Latif Anshori Kurniawan

Rindu Ramadan

Diterbitkan pada dalam Blog.

Alhamdulillah, pandemi begitu terasa berdampak pada segala lini kehidupan. Pandemi telah melewati tahun keduanya—masyaallah, dan atas Izin-Nya, kita pun terbiasa dengan-‘nya’. Semula kita dapat bersemuka dengan orang lain secara leluasa, kini masih terbawa suasana pandemi, penuh kecanggungan. Kadang orang ingin berjabat tangan langsung dan memberanikan diri, kadang juga masih memilih untuk mengulurkan salam jotos-ringan nan hangat. Jalur silaturahmi pun masih terfaedahi melalui medium/platform daring digital. Namun, sensasinya tentu berbeda dengan aktivitas berhimpun secara fisik dengan sesama di dunia nyata.

Kalaupun perlu berkomunikasi secara fisik, masker sudah menjadi tradisi baru di negeri ini. Kadang ingin sekali melepas masker, tetapi protokol kesehatan tetap perlu ditegakkan sehingga masker pun tetap mesti dikenakan. Lain hal dengan menjaga jarak fisik (physical distancing), sebab cukup hectic kala bersemuka, tidak jarang terabaikan. Tidak hanya soal masker dan jaga jarak, hal-hal yang menyehatkan menjadi benar-benar kebiasaan baru. Contoh kecil, apabila terdapat salah satu di antara kita yang sakit, sekalipun tergolong sakit ringan, elok menyadari dan membatasi diri dari interaksi dengan orang lain.

□ □ □ □

### Tugas yang Diberikan 1
Jawablah pertanyaan berikut berdasarkan tulisan tentang rindu Ramadan di atas.
(a) Pandemi disebut telah melewati tahun keberapa?
(b) Apa yang disebut sudah menjadi tradisi baru di negeri ini?
(c) Apa yang dikatakan tidak jarang terabaikan karena suasana cukup hectic kala bersemuka?
### Tugas yang Diberikan 2
Salin tanpa perubahan sepenggal tulisan tentang rindu Ramadan di atas: mulailah pada kata-kata "Latif Anshori Kurniawan", lalu berhentilah setelah kata-kata "di dunia nyata.".

### Data Tercatat
□ □ □ □

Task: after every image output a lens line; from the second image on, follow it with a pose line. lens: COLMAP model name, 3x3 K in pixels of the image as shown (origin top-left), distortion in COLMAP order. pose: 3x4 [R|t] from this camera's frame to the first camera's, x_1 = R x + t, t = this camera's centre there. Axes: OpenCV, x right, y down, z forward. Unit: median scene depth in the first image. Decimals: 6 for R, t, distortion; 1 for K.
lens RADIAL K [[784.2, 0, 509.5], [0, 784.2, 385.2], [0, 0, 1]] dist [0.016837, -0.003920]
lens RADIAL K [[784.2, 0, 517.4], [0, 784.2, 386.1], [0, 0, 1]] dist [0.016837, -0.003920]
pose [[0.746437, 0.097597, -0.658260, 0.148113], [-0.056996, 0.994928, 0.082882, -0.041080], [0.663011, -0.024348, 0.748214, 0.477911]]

□ □ □ □

### Jawaban Latihan 1
(a) Tahun kedua.
(b) Masker.
(c) Menjaga jarak fisik (physical distancing).

### Jawaban Latihan 2
Latif Anshori Kurniawan

Rindu Ramadan

Diterbitkan pada dalam Blog.

Alhamdulillah, pandemi begitu terasa berdampak pada segala lini kehidupan. Pandemi telah melewati tahun keduanya—masyaallah, dan atas Izin-Nya, kita pun terbiasa dengan-‘nya’. Semula kita dapat bersemuka dengan orang lain secara leluasa, kini masih terbawa suasana pandemi, penuh kecanggungan. Kadang orang ingin berjabat tangan langsung dan memberanikan diri, kadang juga masih memilih untuk mengulurkan salam jotos-ringan nan hangat. Jalur silaturahmi pun masih terfaedahi melalui medium/platform daring digital. Namun, sensasinya tentu berbeda dengan aktivitas berhimpun secara fisik dengan sesama di dunia nyata.